All regional governments have confirmed that next year the schools in their territories will be subject to restrictive regulations on the use of mobile phones in their schools, except for the Basque Country, which will leave freedom of choice to each school. The regulation goes along the lines adopted by Catalonia on Tuesday: prohibiting it in primary schools and turning it off throughout the school day in secondary and post-secondary schools.
This was the proposal that Minister Pilar Alegría had put forward, based on the recommendation of the State School Council, and that she put on the table with the autonomous communities yesterday. A meeting that “took place in a good atmosphere”, in which only the councilors of Catalonia, Asturias and Navarre were present, and which served “to verify the common interest of the educational community in giving an answer to this concern ”, according to a statement from the ministry. Executives governed by the PP sent their vice-advisors or secretaries there. They considered the meeting useless as it is a competition of an autonomous nature, which many communities have already exercised, such as Madrid, which banned mobile phones in the 2020-2021 academic year.
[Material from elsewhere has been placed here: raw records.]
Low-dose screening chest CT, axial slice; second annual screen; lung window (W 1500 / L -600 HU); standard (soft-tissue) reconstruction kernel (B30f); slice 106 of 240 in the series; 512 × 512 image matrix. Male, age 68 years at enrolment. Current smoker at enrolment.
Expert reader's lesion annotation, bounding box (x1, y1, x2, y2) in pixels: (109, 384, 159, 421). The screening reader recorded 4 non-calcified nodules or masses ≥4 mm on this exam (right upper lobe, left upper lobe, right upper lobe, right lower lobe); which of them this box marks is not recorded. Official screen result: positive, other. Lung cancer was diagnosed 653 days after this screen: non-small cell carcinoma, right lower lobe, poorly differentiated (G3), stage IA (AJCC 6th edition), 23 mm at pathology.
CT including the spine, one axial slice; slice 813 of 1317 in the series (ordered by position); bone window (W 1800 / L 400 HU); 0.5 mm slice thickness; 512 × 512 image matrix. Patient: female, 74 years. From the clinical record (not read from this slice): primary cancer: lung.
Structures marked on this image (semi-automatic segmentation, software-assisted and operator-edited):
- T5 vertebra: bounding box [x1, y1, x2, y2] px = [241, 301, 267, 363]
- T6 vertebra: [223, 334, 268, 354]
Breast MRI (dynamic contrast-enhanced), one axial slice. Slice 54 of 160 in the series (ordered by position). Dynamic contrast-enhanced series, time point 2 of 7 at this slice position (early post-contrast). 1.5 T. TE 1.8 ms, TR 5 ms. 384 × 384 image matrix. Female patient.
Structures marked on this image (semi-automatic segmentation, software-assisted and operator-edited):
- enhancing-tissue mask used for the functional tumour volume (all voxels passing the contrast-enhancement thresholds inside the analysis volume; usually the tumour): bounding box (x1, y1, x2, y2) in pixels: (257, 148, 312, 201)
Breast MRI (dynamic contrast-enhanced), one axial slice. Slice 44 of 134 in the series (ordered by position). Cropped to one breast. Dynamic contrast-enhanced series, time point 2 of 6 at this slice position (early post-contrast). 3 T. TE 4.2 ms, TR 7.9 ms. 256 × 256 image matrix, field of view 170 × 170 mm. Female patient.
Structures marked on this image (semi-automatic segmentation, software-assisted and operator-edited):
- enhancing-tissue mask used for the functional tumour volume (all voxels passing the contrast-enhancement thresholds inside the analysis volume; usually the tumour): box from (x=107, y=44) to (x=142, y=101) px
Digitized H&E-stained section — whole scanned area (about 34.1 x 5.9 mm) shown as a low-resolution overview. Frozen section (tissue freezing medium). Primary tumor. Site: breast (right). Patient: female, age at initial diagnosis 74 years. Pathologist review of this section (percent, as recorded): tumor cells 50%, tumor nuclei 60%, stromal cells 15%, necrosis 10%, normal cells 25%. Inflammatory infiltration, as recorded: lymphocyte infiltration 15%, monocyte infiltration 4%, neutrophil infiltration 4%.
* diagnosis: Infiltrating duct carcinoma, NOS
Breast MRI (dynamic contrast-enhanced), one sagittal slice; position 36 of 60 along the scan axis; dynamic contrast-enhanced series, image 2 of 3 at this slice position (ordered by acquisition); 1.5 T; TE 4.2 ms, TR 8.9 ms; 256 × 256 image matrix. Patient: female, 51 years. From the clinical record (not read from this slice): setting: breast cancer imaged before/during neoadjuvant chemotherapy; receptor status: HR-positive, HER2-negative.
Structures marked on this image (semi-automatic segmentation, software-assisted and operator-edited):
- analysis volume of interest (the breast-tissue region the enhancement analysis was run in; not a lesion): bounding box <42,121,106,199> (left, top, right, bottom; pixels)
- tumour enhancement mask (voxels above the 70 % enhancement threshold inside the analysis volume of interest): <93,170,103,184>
Councilors want the minister to convene a Sectoral Conference and not a working meeting.
In any case, the Basque Government was the only executive that did not send a representative to the meeting called by Education, a position that obeys the decision of the Cabinet of Iñigo Urkullu to follow “its own road map”. The Department of Education, led by Jokin Bildarratz, already communicated two weeks ago that they are not betting on prohibiting the use of mobile phones in educational centers in general, but that they are considering leaving the development of specific regulations in the hands of each center .
Specifically, the Basque Administration will offer schools training on this issue so that, before the end of the year, they will have drawn up regulations that pay attention to it, which will have to be “consensus and addressed by the school council”. “Prohibiting is a word that we don’t like to use in Education”, stated the Deputy Minister of Education, Begoña Pedrosa.
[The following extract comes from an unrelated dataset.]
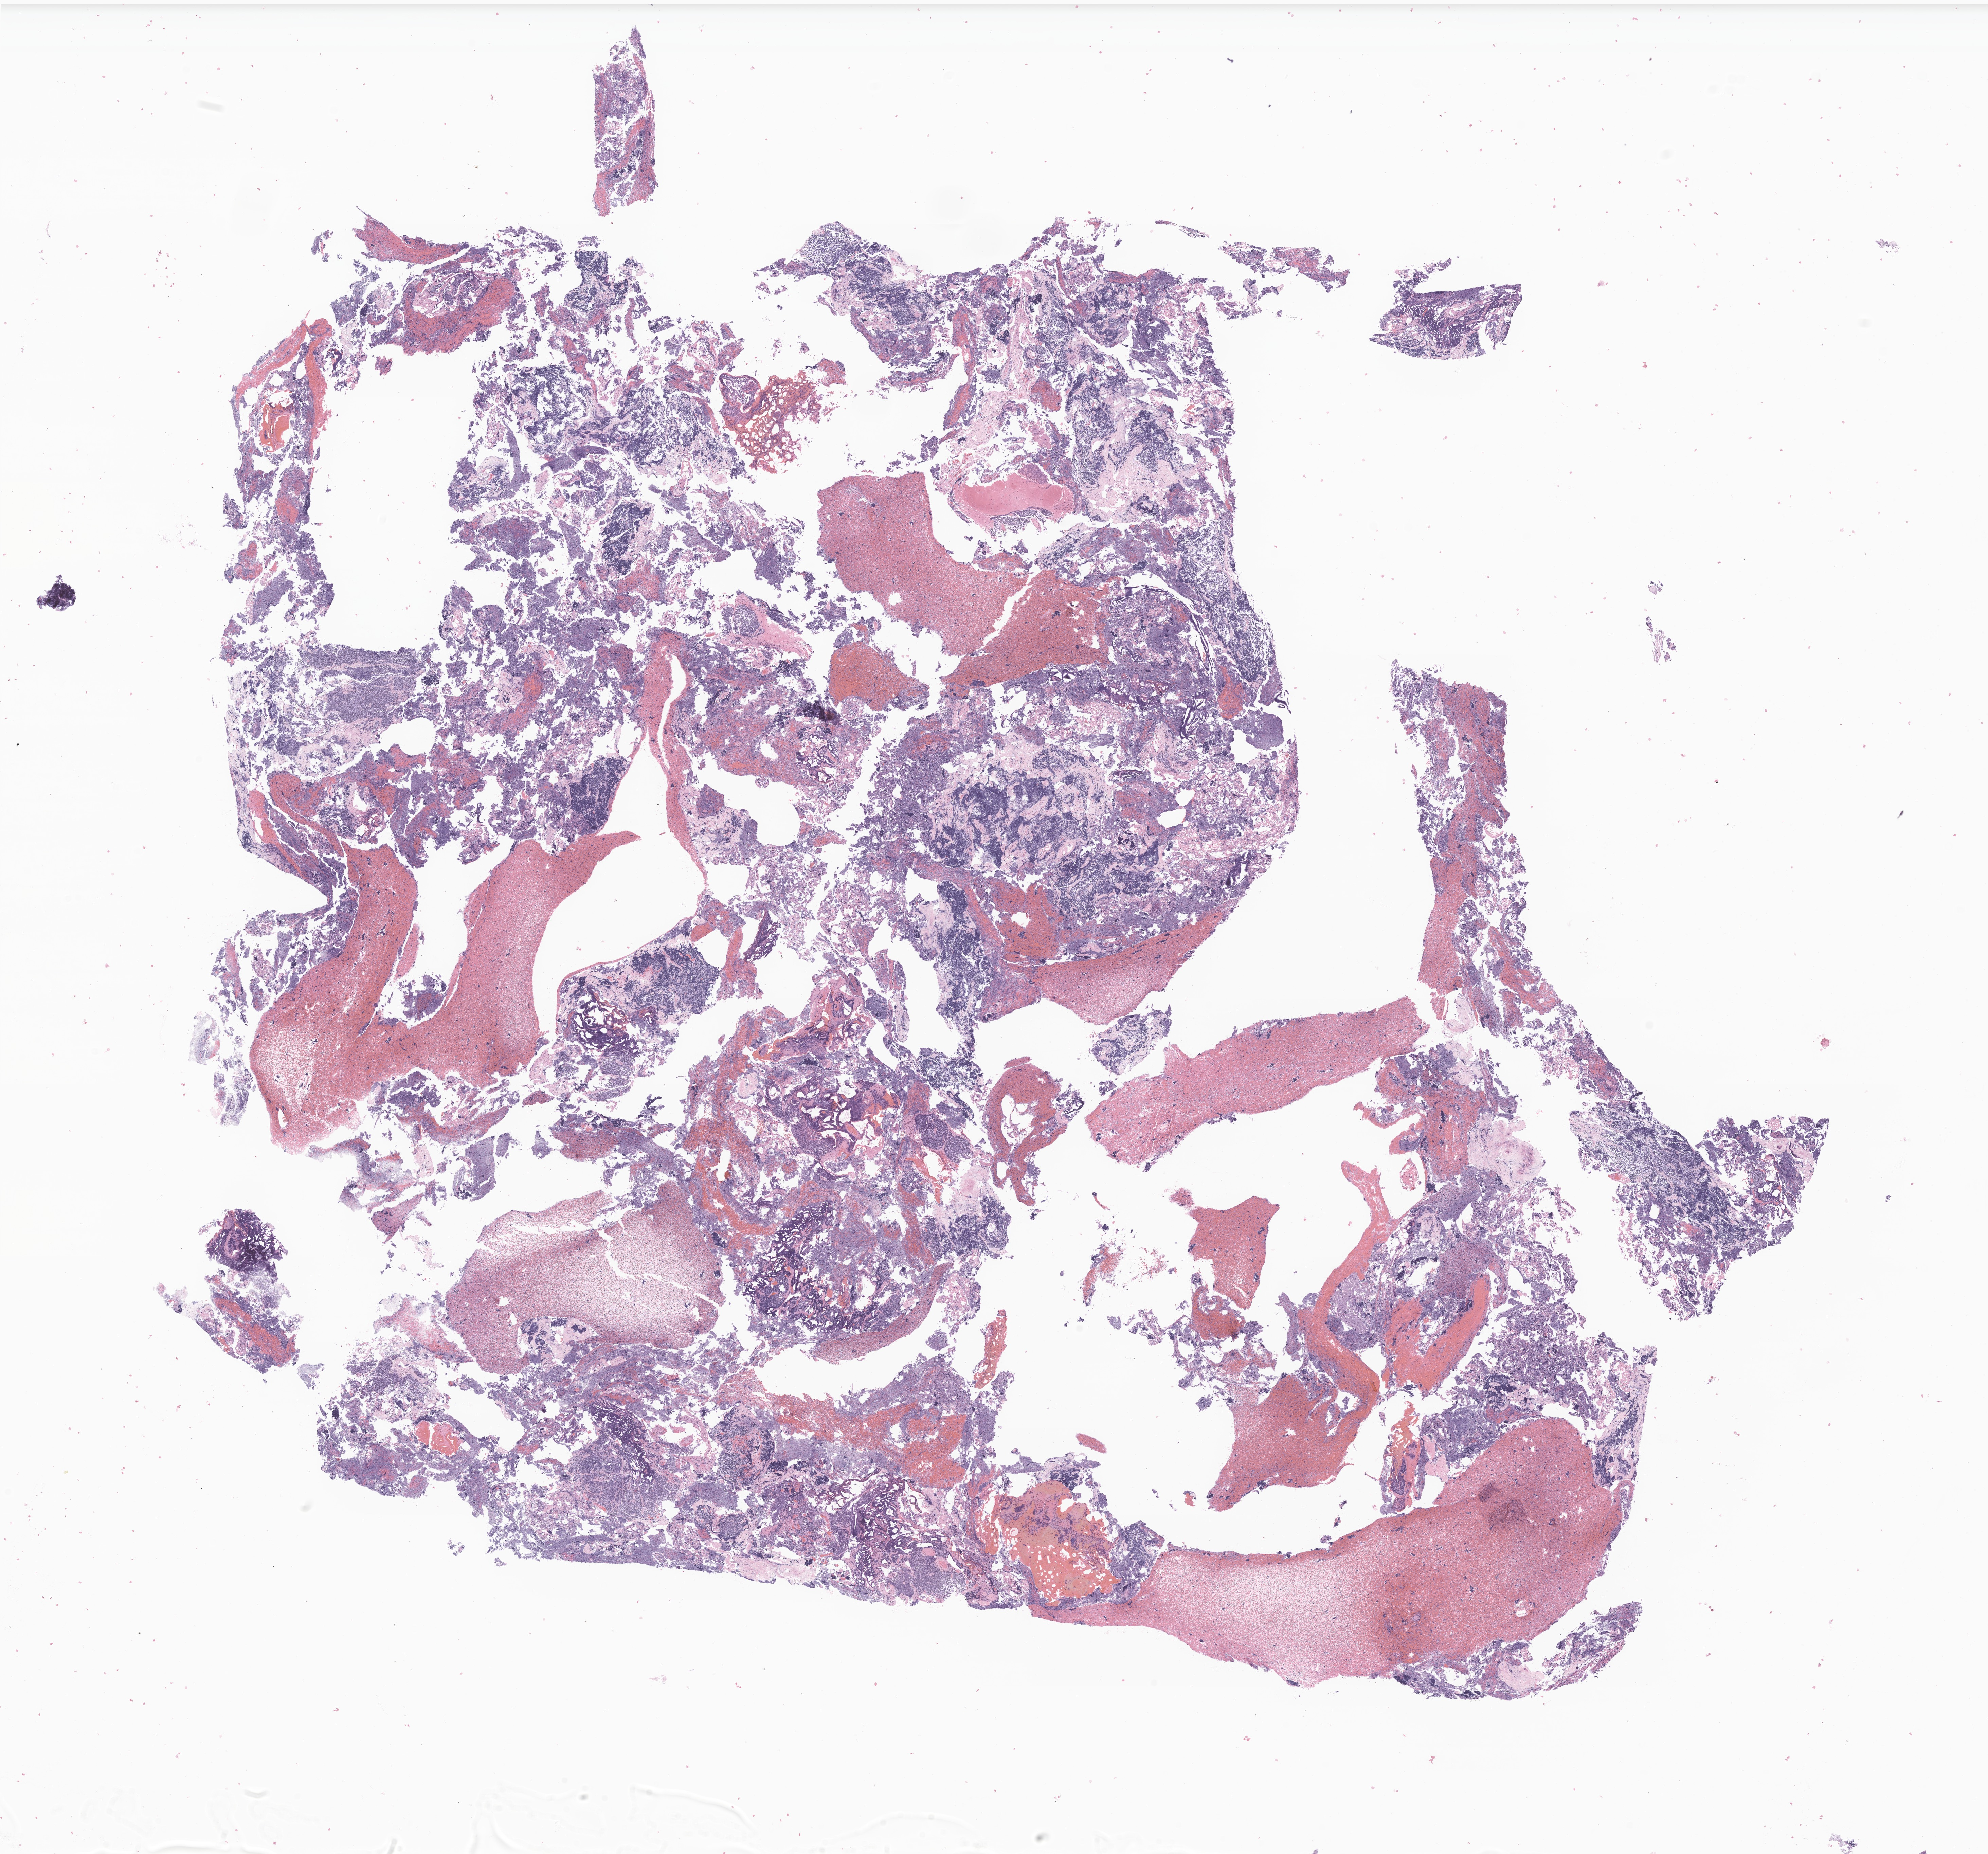
Digitized haematoxylin and eosin-stained section of tumor tissue from the brain, shown as a low-resolution overview of the whole scanned area (about 24.7 x 23.0 mm). FFPE section. Patient male; age 268 months.
• recorded diagnosis: Medulloblastoma, NOS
Andalusia, the Canary Islands, Castile-La Mancha, Asturias, Galicia, Murcia, Madrid, Castile and León, Aragon, Ceuta and Melilla, in addition to Catalonia, have their own regulations, and some were approved after the Government put the initiative on the table on December 13.
There remain the Balearic Islands, La Rioja, the Valencian Community, Extremadura and Navarra, which have already expressed their intention to regulate it. For its part, Cantabria ordered educational centers in September to start the debate to regulate mobile phones.
After the ministry’s proposal, councilor Sergio Silva expressed his intention to join the common position and establish a regulatory framework for schools in his community to limit it. Cantabria is redefining its digital plan in schools and plans to remove screens and projectors from the classrooms of students under 8 years old.